====== Data provided
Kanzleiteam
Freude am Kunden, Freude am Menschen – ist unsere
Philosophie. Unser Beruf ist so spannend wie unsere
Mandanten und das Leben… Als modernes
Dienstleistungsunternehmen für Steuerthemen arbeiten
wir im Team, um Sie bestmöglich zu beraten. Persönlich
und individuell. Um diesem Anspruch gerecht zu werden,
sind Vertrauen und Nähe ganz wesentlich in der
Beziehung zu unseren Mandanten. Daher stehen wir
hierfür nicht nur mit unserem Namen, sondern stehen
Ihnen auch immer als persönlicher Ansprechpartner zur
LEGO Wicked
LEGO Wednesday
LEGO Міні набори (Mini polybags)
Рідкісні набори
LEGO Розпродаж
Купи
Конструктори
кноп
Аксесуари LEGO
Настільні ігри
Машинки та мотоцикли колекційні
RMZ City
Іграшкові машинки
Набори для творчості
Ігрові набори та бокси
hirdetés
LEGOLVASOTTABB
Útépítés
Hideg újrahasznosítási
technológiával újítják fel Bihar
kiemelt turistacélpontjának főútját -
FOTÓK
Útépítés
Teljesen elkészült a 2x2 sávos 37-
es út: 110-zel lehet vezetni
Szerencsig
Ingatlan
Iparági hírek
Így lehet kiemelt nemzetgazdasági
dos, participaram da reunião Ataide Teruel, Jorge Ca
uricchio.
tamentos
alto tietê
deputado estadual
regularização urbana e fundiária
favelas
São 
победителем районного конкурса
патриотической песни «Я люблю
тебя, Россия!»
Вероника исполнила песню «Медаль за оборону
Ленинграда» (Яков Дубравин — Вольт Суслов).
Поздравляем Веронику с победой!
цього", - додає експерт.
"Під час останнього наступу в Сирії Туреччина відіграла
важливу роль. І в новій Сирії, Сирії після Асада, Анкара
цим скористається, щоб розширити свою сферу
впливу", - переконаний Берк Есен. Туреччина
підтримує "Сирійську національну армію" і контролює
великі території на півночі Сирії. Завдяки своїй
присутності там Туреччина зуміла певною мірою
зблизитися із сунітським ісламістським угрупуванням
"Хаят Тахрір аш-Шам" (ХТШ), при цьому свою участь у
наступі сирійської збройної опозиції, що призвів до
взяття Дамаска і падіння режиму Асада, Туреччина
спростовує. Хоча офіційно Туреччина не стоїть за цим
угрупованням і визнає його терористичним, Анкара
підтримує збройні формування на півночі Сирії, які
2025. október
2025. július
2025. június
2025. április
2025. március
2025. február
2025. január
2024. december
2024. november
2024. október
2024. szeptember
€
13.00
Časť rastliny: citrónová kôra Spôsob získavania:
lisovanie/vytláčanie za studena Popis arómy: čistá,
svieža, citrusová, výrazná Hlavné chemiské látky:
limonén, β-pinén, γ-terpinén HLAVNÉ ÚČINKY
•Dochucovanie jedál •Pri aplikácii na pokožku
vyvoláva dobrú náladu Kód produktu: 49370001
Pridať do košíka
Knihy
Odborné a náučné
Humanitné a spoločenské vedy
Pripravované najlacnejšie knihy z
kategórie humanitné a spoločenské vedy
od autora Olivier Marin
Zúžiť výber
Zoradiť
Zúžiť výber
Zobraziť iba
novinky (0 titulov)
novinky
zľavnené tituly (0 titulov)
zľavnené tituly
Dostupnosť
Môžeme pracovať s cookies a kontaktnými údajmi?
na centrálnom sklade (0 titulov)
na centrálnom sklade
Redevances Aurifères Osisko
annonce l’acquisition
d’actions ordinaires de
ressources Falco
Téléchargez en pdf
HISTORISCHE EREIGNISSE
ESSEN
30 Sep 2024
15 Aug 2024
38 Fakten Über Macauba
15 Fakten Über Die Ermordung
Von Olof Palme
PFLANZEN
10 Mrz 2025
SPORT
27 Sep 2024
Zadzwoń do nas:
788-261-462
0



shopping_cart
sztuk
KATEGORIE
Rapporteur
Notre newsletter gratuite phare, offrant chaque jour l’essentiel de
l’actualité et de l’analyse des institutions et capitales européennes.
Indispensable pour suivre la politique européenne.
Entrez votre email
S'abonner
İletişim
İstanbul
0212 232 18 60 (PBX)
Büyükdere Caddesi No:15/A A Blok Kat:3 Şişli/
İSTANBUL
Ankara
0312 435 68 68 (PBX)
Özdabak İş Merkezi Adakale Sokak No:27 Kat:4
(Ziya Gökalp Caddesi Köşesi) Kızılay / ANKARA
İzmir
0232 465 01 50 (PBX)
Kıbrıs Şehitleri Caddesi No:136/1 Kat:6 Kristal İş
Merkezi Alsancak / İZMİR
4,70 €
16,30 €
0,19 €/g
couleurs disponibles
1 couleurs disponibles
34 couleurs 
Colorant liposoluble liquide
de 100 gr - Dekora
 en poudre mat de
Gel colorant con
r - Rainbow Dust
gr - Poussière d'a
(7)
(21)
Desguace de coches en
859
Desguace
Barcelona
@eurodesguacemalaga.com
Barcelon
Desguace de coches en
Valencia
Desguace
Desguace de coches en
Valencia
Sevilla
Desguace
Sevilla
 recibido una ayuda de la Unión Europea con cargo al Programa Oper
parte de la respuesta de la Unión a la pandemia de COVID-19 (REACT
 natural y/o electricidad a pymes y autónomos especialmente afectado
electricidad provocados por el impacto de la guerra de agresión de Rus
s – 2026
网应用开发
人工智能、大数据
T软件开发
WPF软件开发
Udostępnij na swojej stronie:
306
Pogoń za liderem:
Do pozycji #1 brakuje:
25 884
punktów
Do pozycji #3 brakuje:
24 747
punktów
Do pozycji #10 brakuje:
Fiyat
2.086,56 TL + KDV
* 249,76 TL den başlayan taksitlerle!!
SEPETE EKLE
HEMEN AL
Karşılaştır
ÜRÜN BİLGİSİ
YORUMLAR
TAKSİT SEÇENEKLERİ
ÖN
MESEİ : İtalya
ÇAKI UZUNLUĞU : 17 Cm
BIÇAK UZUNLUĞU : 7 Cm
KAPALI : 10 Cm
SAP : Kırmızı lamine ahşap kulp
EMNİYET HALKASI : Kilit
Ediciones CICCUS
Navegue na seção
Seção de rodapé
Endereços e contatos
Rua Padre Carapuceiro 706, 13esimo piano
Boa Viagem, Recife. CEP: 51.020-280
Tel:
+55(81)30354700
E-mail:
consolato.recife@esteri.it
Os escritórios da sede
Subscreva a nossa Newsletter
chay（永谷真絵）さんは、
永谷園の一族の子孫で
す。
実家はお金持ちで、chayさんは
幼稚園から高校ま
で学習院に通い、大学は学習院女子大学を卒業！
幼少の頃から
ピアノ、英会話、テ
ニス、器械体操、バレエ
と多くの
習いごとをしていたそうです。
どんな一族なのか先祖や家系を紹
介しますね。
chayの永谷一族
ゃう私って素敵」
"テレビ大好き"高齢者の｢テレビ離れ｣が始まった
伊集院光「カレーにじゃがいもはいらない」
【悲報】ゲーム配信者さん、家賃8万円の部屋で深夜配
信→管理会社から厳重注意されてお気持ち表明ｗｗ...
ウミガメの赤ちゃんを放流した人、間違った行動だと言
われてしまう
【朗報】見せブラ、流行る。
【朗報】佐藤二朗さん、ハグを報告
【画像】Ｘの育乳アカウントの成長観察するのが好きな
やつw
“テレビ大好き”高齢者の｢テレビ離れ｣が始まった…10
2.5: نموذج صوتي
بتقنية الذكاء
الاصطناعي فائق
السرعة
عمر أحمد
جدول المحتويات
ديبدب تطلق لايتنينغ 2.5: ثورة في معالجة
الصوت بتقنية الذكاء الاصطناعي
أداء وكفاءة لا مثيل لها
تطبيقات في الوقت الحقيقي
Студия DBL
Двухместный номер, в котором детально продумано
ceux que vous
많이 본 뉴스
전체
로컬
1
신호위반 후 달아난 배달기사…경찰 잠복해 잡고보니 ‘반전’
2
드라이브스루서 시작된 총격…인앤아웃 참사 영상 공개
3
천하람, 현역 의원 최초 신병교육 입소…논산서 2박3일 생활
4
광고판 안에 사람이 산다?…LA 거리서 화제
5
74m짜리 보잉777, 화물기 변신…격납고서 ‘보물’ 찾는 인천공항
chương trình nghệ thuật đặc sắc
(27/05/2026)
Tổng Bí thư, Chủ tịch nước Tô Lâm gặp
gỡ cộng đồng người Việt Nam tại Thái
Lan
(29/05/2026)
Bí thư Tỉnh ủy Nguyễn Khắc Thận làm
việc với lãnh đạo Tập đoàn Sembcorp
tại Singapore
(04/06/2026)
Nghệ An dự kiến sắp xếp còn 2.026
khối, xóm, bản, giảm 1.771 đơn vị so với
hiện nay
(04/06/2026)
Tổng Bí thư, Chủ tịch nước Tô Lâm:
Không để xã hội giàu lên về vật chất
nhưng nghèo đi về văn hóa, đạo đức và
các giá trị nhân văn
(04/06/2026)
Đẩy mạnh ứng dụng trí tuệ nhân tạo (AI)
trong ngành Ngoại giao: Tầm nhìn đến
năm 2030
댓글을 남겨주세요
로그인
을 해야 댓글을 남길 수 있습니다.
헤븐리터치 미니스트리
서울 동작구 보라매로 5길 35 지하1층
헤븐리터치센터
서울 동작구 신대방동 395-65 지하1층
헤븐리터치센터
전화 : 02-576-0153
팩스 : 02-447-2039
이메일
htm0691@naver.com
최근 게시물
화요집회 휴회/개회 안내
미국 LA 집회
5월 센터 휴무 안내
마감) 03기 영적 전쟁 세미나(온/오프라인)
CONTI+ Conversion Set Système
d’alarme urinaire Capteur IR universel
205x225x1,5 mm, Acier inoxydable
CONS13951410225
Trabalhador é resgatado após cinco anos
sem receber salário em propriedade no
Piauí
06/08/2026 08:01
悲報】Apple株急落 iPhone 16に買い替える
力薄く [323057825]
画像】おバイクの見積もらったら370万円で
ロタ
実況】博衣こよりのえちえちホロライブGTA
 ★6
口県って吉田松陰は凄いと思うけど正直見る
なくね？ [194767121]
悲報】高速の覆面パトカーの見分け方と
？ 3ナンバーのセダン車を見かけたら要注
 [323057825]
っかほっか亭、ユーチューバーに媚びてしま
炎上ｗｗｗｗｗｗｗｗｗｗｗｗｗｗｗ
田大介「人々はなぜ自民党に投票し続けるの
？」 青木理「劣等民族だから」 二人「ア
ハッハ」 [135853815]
============
* **Task to complete**
The answer must be every line from the records above that contains the word "nước", copied in full.

* **Worked solution**
Tổng Bí thư, Chủ tịch nước Tô Lâm gặp
Tổng Bí thư, Chủ tịch nước Tô Lâm:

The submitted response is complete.